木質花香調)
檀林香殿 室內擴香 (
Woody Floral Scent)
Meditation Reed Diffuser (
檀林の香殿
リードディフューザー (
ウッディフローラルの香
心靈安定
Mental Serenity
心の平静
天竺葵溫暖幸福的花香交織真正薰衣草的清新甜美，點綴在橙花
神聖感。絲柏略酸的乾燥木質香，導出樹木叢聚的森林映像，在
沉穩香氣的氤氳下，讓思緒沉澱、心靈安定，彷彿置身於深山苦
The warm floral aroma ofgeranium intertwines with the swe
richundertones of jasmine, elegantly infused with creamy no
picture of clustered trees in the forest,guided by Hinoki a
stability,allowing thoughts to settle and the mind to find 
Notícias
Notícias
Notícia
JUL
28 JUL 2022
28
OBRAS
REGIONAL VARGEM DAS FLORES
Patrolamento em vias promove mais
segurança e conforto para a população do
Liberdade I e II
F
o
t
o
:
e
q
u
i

* **Task to carry out**: Each line from the one that holds "天竺葵溫暖幸福的花香交織真正薰衣草的清新甜美，點綴在橙花" to the end of the records above should be transcribed exactly, both ends included.

* **Solution**:
天竺葵溫暖幸福的花香交織真正薰衣草的清新甜美，點綴在橙花
神聖感。絲柏略酸的乾燥木質香，導出樹木叢聚的森林映像，在
沉穩香氣的氤氳下，讓思緒沉澱、心靈安定，彷彿置身於深山苦
The warm floral aroma ofgeranium intertwines with the swe
richundertones of jasmine, elegantly infused with creamy no
picture of clustered trees in the forest,guided by Hinoki a
stability,allowing thoughts to settle and the mind to find 
Notícias
Notícias
Notícia
JUL
28 JUL 2022
28
OBRAS
REGIONAL VARGEM DAS FLORES
Patrolamento em vias promove mais
segurança e conforto para a população do
Liberdade I e II
F
o
t
o
:
e
q
u
i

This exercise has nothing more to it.